*EXCERPTED TEXT*
--- --- ---

I have to get out there soon, before gas goes back up! Thanks for the invite, I promise I'm gonna take you up on it sooner or later. I wish I had made it while the tank was empty, so I could come back later and see it full.


----------



## TheFishGuy (Apr 21, 2005)

I'm glad I got it finished when I did... Every weekend if full this April with side work. I'll have Easter off though LOL


----------



## truett (Feb 21, 2007)

TFG Have you put this one on hold?


----------



## TheFishGuy (Apr 21, 2005)

Yes, for a few moments atleast... But I will do it...


----------



## truett (Feb 21, 2007)

I know how it is. I have a 60 gal that I am going to set up, but my wife has some things she wants done first. So guess what comes first.

--- --- ---

*INFORMATION GIVEN*
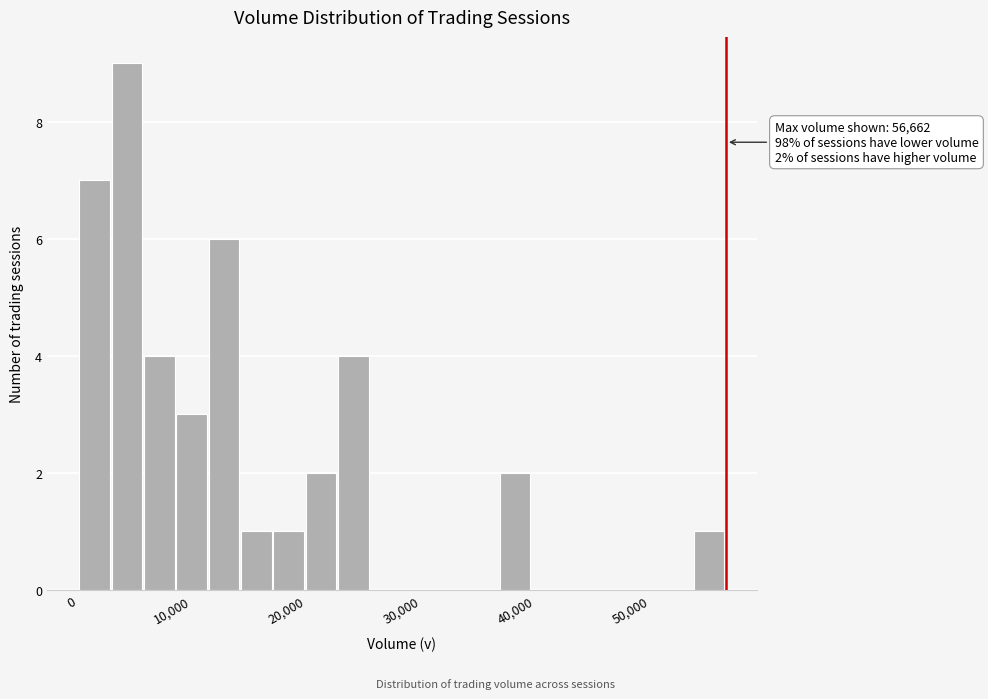

Around what value on the x-axis is the tallest bar? Give the approximate position of its centre, as read against the axis.

4000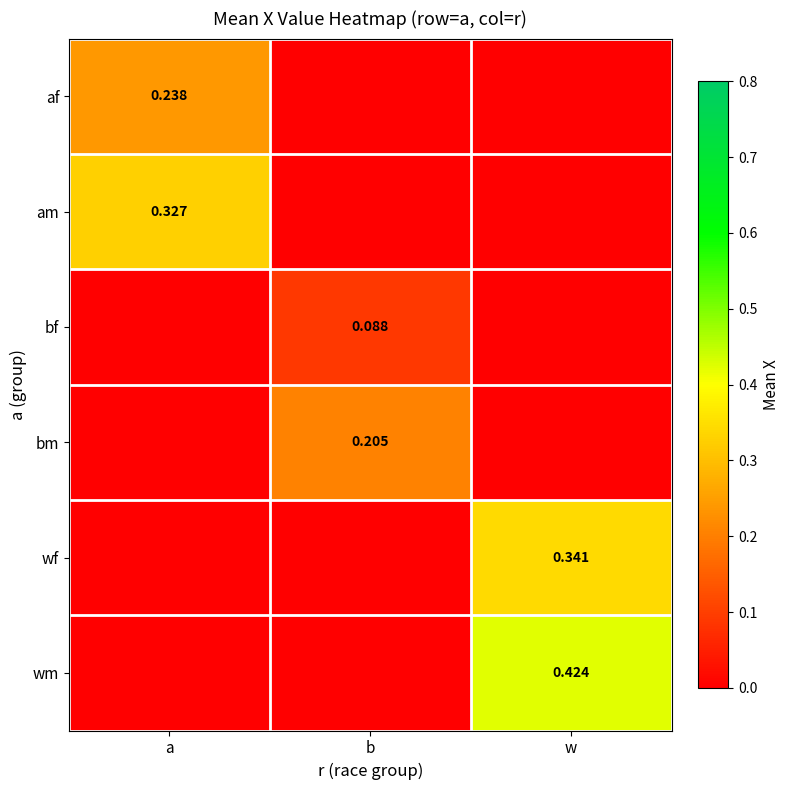

Which series has the largest total across all categories?

wm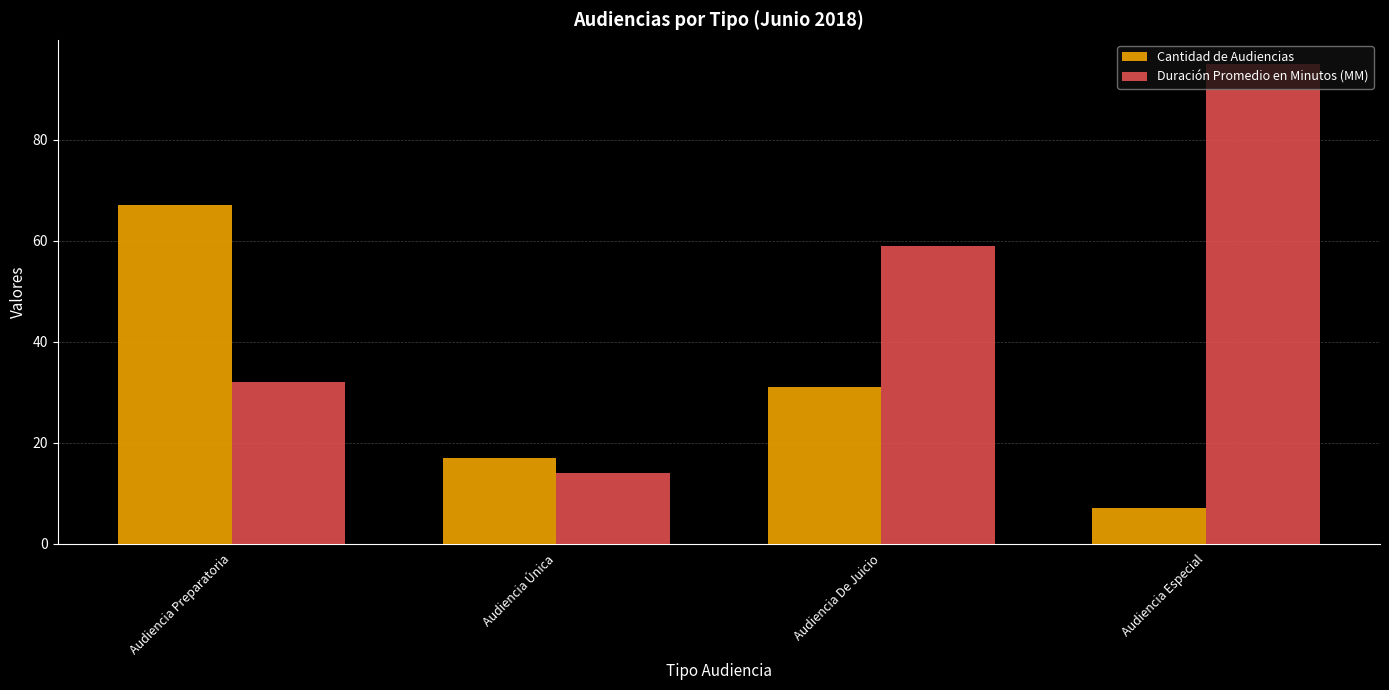

At which label is Duración Promedio en Minutos (MM) closest to 54?

Audiencia De Juicio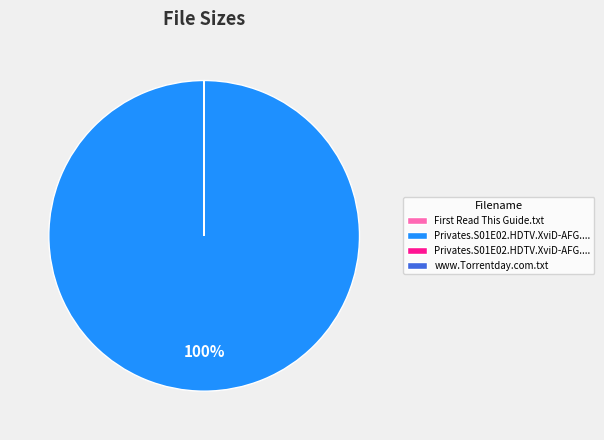

To the nearest percent, what is the average slice percentage?

25%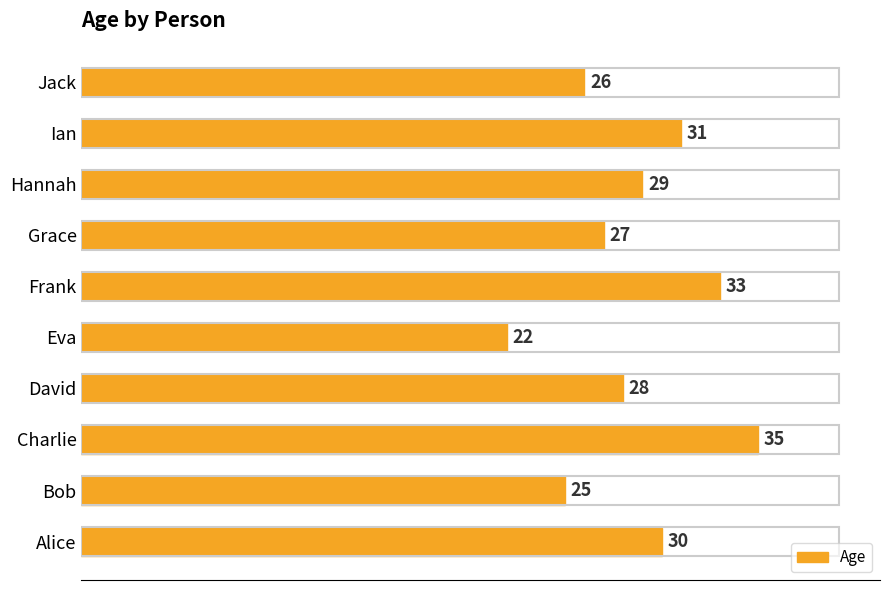

The value at Ian is 31. True or false?

True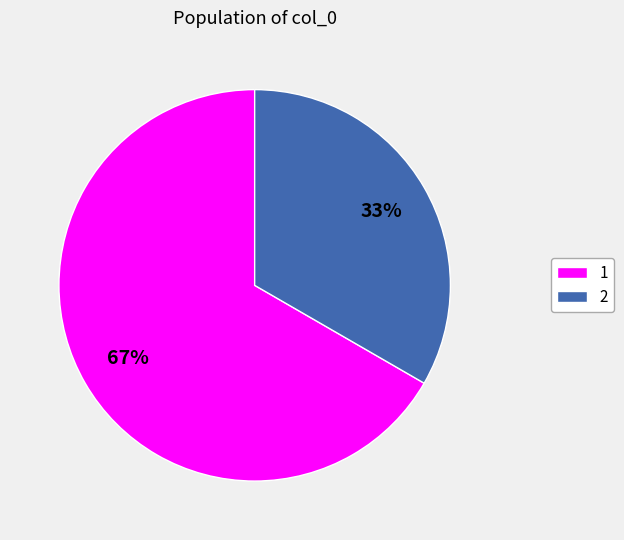

To the nearest percent, what is the combined percentage of 2 and 1?

100%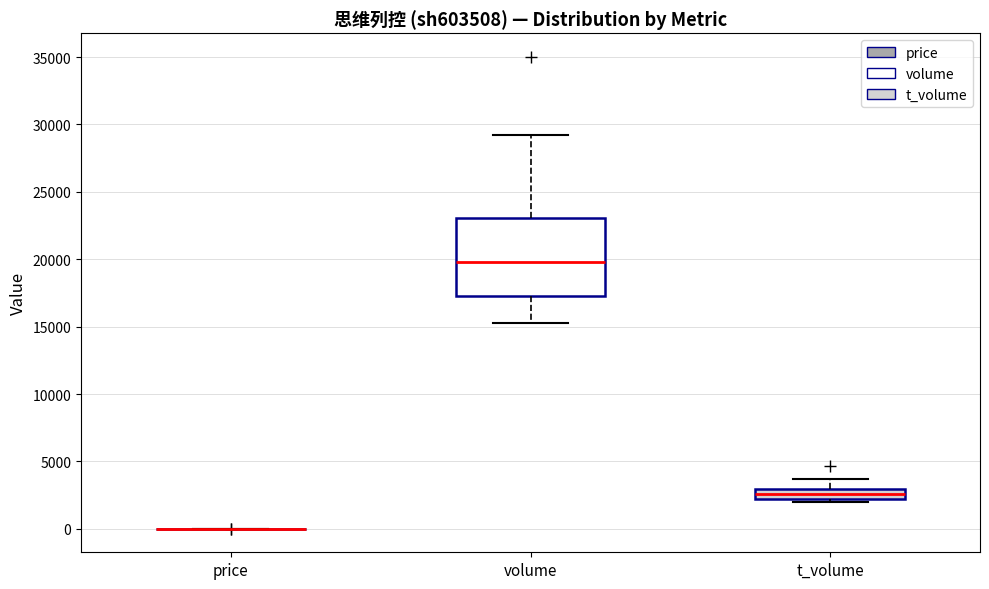

Reading left to right, transcribe this box plot: for each box, give where its median line is, the range the box spans, and where its two whiskers end, as read against the y-axis. The values are not printed on the chart, so give them approximately, as read against the axis.

price: box collapsed to a line at 0, whiskers 0 to 0
volume: median 20000, box 17000 to 23000, whiskers 15500 to 29000
t_volume: median 2500, box 2000 to 3000, whiskers 2000 (just below the box's lower edge) to 3500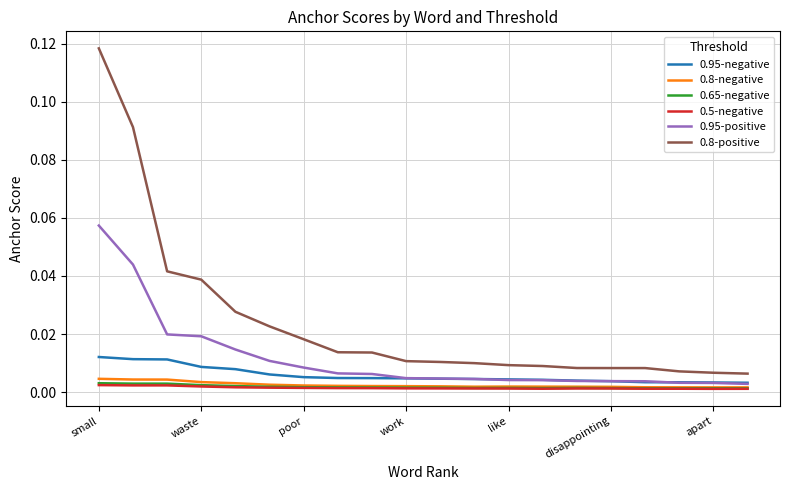

What are all the series names shown in the legend?

0.95-negative, 0.8-negative, 0.65-negative, 0.5-negative, 0.95-positive, 0.8-positive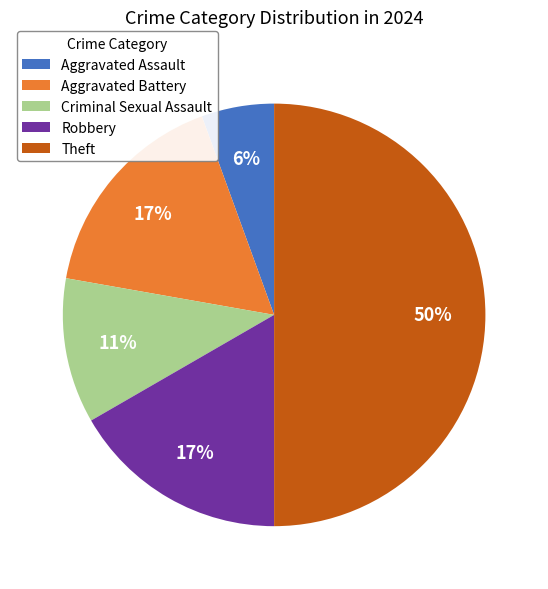

True or false: Aggravated Assault accounts for 6% of the total.

True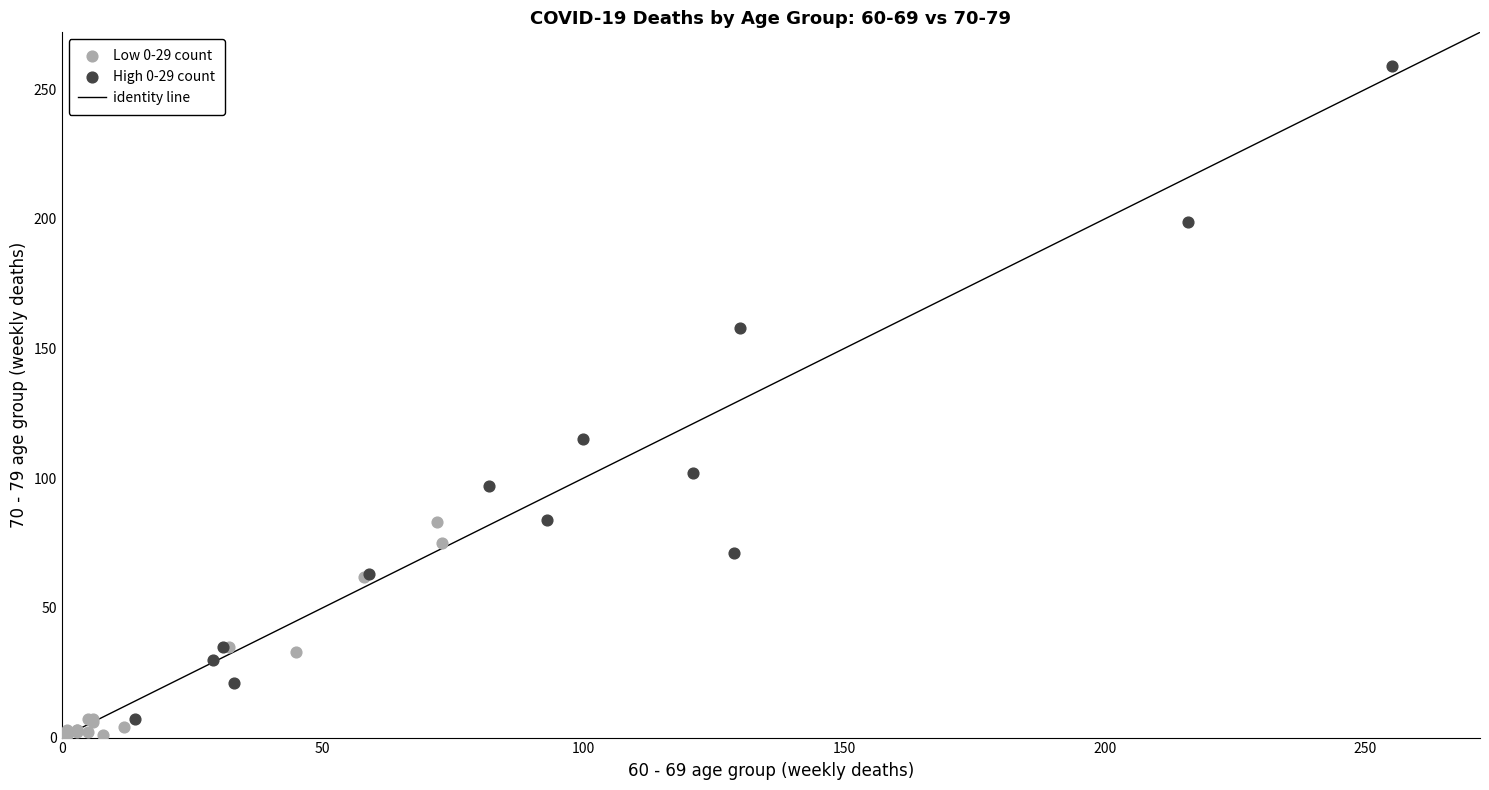

Which series contains the lowest Y value?

Low 0-29 count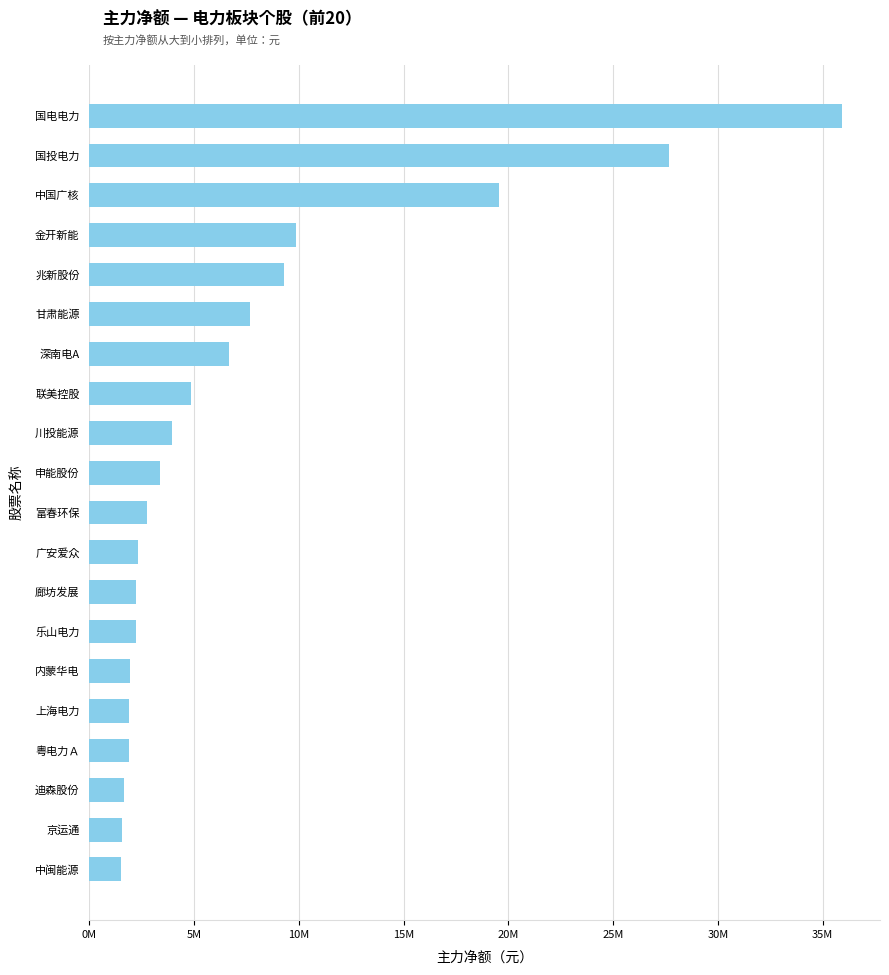

Does the chart contain any negative values?

No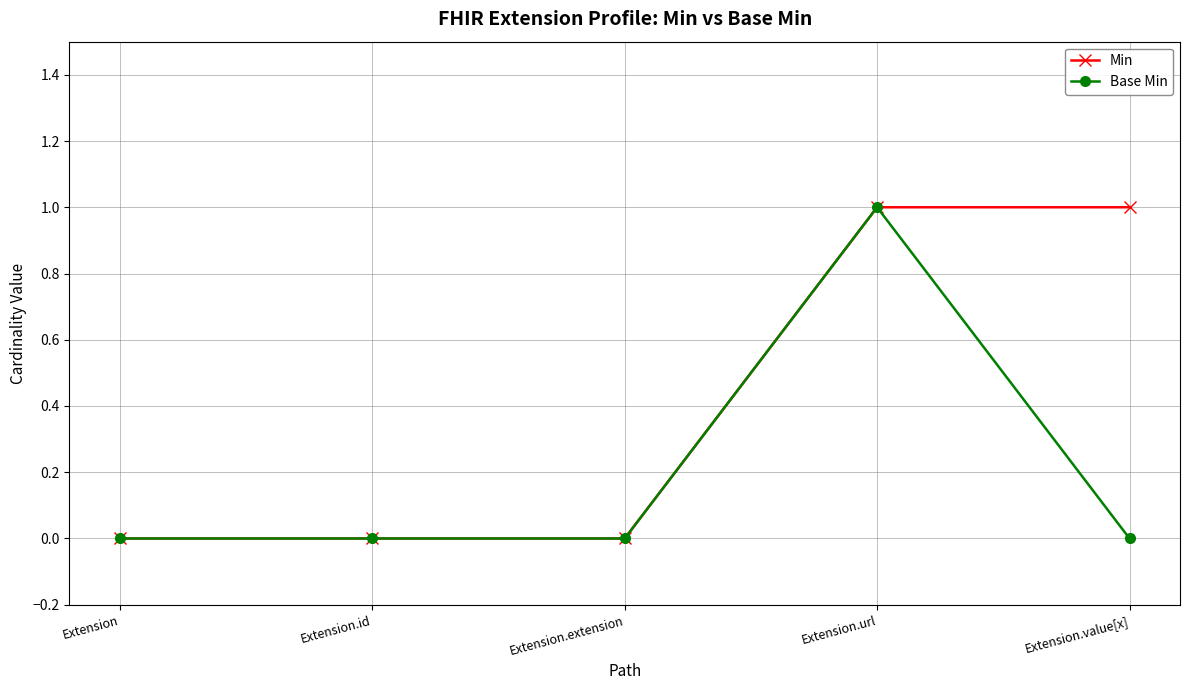

What is the sum of all Min values?

2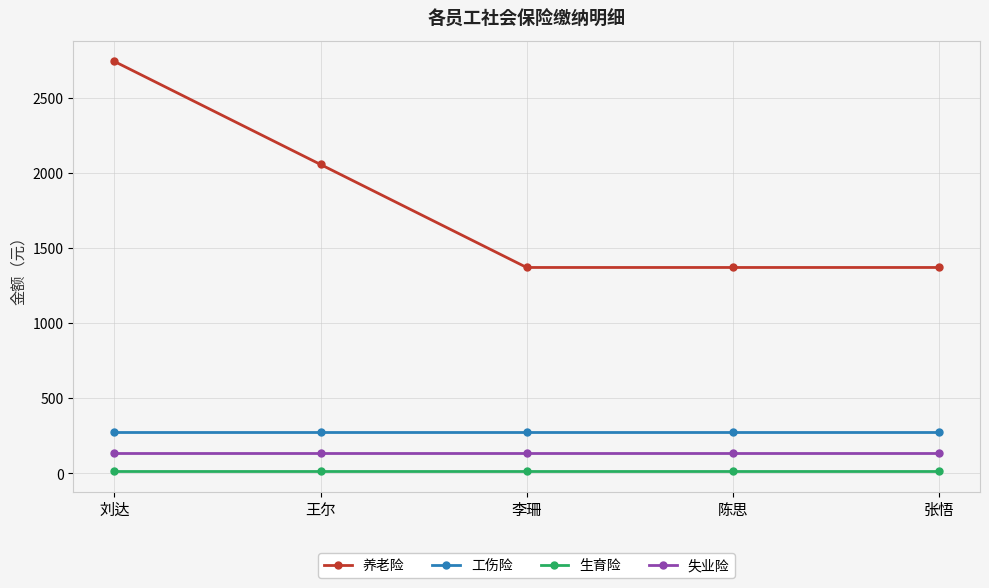

The value of 养老险 at 刘达 is 4105.6. True or false?

False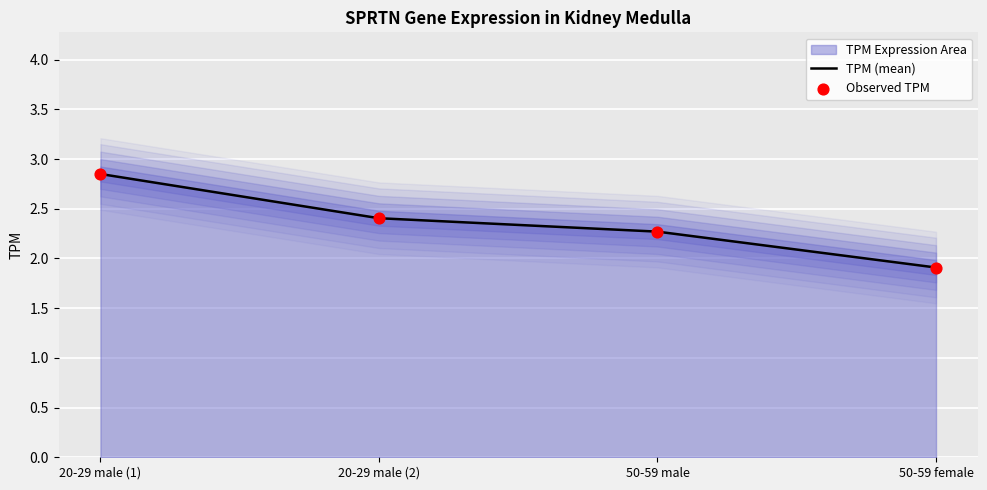

What is the total value across all series at 20-29 male (2)?

4.8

--- --- ---

*ACTIONS TO TAKE*
[a] Set down the stretch of the forum thread from "I'm glad I got" through "one on hold?", copying it word for word.
[b] In the forum thread, which holiday does TheFishGuy say he will have off?
[c] Extend the forum thread by writing what follows its last post.

*ANSWERS*
[a]
I'm glad I got it finished when I did... Every weekend if full this April with side work. I'll have Easter off though LOL


----------



## truett (Feb 21, 2007)

TFG Have you put this one on hold?

[b] Easter

[c]
----------



## TheFishGuy (Apr 21, 2005)

:lol: I definately understand that!


----------



## TheeMon (May 11, 2004)

hey tfg, hows it going, remember me? prolly not. is that recyling center south of you by any chance? id love some big plastic tubs, especially low ones for crayfish.


----------



## TheFishGuy (Apr 21, 2005)

Wow, sound familair... Have we met?

The recycling place is not south of me ,it's west... in Eastlake I believe...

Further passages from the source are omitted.